The Biden-era Justice Department is making waves again—and not in a good way. In a stunning display of judicial overreach and backroom politics, the DOJ abruptly fired the acting U.S. Attorney for the District of New Jersey, Alina Habba’s chosen deputy, just hours after a closed-door vote by district judges pushed Habba out of her position.
Attorney General Pam Bondi didn’t mince words. Posting on X, she praised Habba—a Jersey-born prosecutor tapped by President Trump—as someone who’s “been doing a great job” cleaning up crime and bringing law and order back to the state. But that wasn’t enough for the entrenched legal establishment.
“Politically minded judges refused” to let Habba continue, Bondi revealed, even though her interim term was just days from completion. Instead, they moved to install her deputy, Desiree Grace—someone Habba had trusted as her first assistant—as her replacement. Bondi wasn’t having it: “This Department of Justice does not tolerate rogue judges — especially when they threaten the President’s core Article II powers.”
It’s the latest chapter in a disturbing pattern: bureaucratic insiders attempting to override executive authority with little accountability. Grace may carry a Republican label, but as with many institutional players, it seems the allegiance is to the system—not to reform, not to accountability, and certainly not to President Trump’s mandate for change.
Desiree Grace had been serving as chief of the criminal division and worked as a federal prosecutor since 2016—deep within the same justice bureaucracy that Trump has repeatedly vowed to clean up. And while she may have worn the title of “first assistant,” her swift elevation by the judiciary—right before the Senate could act on Habba’s formal nomination—raises questions few in the mainstream media are willing to ask.
Deputy Attorney General Todd Blanche was blunt in his assessment: “The district judges in New Jersey had proved this was never about law, but about politics.” He continued, “They forced out President Trump’s pick, @UsAttyHabba, then installed her deputy, colluding with the NJ Senators along the way. It won’t work.” Blanche confirmed that Grace had been “removed, effective immediately.”
That’s a move grounded in constitutional authority. Under Article II, the President—not a clique of unelected judges or partisan Senators—holds the power to direct the executive branch. And while Bondi and the DOJ leadership are making clear they won’t tolerate these judicial power plays, the timing of this maneuver reveals something deeper: a resistance within the system to conservative, tough-on-crime reformers.
Recall: President Trump named Habba to the New Jersey post in March after reassigning John Giordano, who was nominated to serve as U.S. ambassador to Namibia. Habba, born to an Iraqi family, quickly made waves for prioritizing law enforcement and restoring basic order. Just weeks ago, Trump nominated her for a full four-year term.

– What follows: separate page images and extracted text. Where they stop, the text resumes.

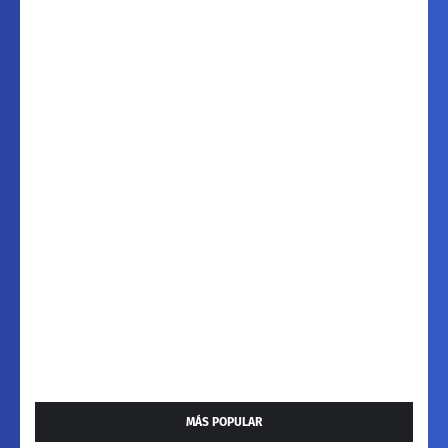
MÁS POPULAR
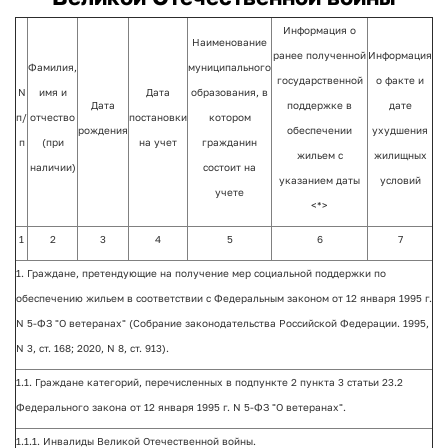
Информация о
Наименование
ранее полученной
Информация
Фамилия,
муниципального
государственной
о факте и
N
имя и
Дата
образования, в
Дата
поддержке в
дате
п/
отчество
постановки
котором
рождения
обеспечении
ухудшения
п
(при
на учет
гражданин
жильем с
жилищных
наличии)
состоит на
указанием даты
условий
учете
<*>
1
2
3
4
5
6
7
1. Граждане, претендующие на получение мер социальной поддержки по
обеспечению жильем в соответствии с Федеральным законом от 12 января 1995 г.
N 5-ФЗ "О ветеранах" (Собрание законодательства Российской Федерации. 1995,
N 3, ст. 168; 2020, N 8, ст. 913).
1.1. Граждане категорий, перечисленных в подпункте 2 пункта 3 статьи 23.2
Федерального закона от 12 января 1995 г. N 5-ФЗ "О ветеранах".
1.1.1. Инвалиды Великой Отечественной войны.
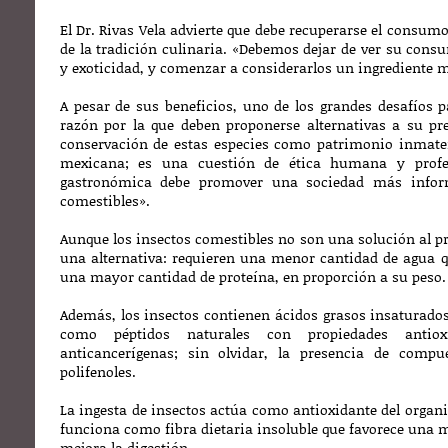
El Dr. Rivas Vela advierte que debe recuperarse el consum
de la tradición culinaria. «Debemos dejar de ver su con
y exoticidad, y comenzar a considerarlos un ingrediente m
A pesar de sus beneficios, uno de los grandes desafíos 
razón por la que deben proponerse alternativas a su pr
conservación de estas especies como patrimonio inmater
mexicana; es una cuestión de ética humana y profe
gastronómica debe promover una sociedad más infor
comestibles».
Aunque los insectos comestibles no son una solución al p
una alternativa: requieren una menor cantidad de agua q
una mayor cantidad de proteína, en proporción a su peso.
Además, los insectos contienen ácidos grasos insaturado
como péptidos naturales con propiedades antioxi
anticancerígenas; sin olvidar, la presencia de compu
polifenoles.
La ingesta de insectos actúa como antioxidante del organ
funciona como fibra dietaria insoluble que favorece una m
mejora la digestión.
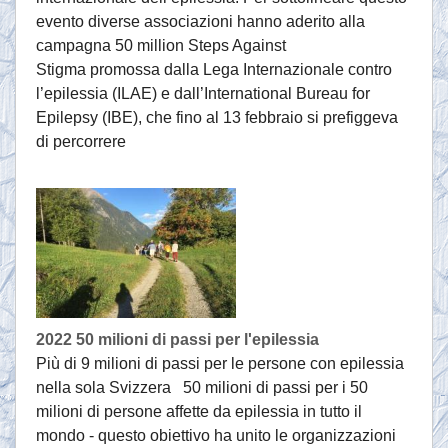
evento diverse associazioni hanno aderito alla
campagna 50 million Steps Against
Stigma promossa dalla Lega Internazionale contro
l’epilessia (ILAE) e dall’International Bureau for
Epilepsy (IBE), che fino al 13 febbraio si prefiggeva
di percorrere
2022 50 milioni di passi per l'epilessia
Più di 9 milioni di passi per le persone con epilessia
nella sola Svizzera 50 milioni di passi per i 50
milioni di persone affette da epilessia in tutto il
mondo - questo obiettivo ha unito le organizzazioni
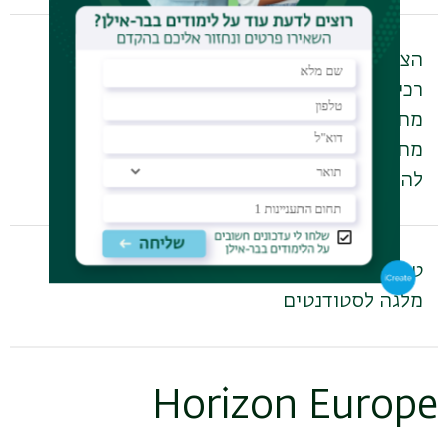
להורדת הטופס
הצהרת חוקר על
רכישות תשומות
מחקר מתקציבי
מחקר – בקשה
להחזר כספי
להורדת הטופס
טופס בקשת תשלום
מלגה לסטודנטים
Horizon Europe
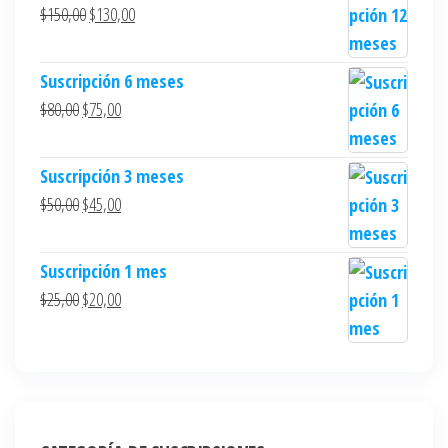
$
150,00
$
130,00
Suscripción 6 meses
$
80,00
$
75,00
Suscripción 3 meses
$
50,00
$
45,00
Suscripción 1 mes
$
25,00
$
20,00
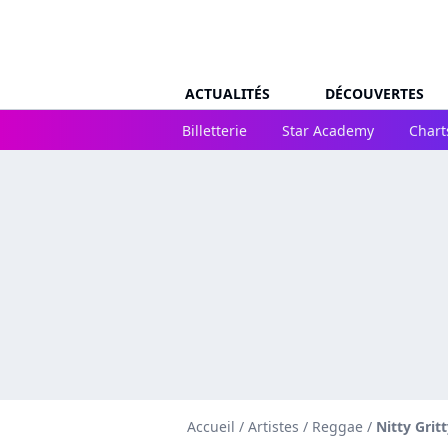
ACTUALITÉS
DÉCOUVERTES
Billetterie
Star Academy
Chart
Accueil
/
Artistes
/
Reggae
/
Nitty Grit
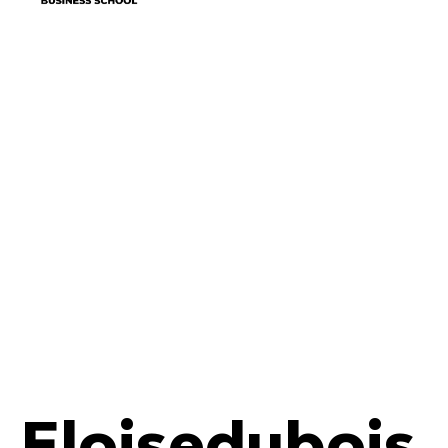
Auteur/autrice
Eloisedubois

Yet even before her nomination could reach the Senate floor, Democrat Senators Cory Booker and Andy Kim made it clear they would not support her. Unsurprisingly, the Senate—dragging its heels as usual—still hasn’t acted on her confirmation. That left the door open for the judiciary to step in.
And step in they did.
This isn’t just about New Jersey. It’s a warning to every conservative reformer who dares challenge the D.C. swamp from within: the system protects its own. Whether it’s unelected judges or Senate gatekeepers, the message is clear—any Trump-aligned appointee pushing for accountability and real results will be met with resistance at every turn.
But there’s another message being sent—loud and clear—from Bondi, Blanche, and the Trump DOJ: we’re not backing down. The President’s authority matters. Law and order matters. And political games won’t stand in the way of restoring justice where it’s long been absent.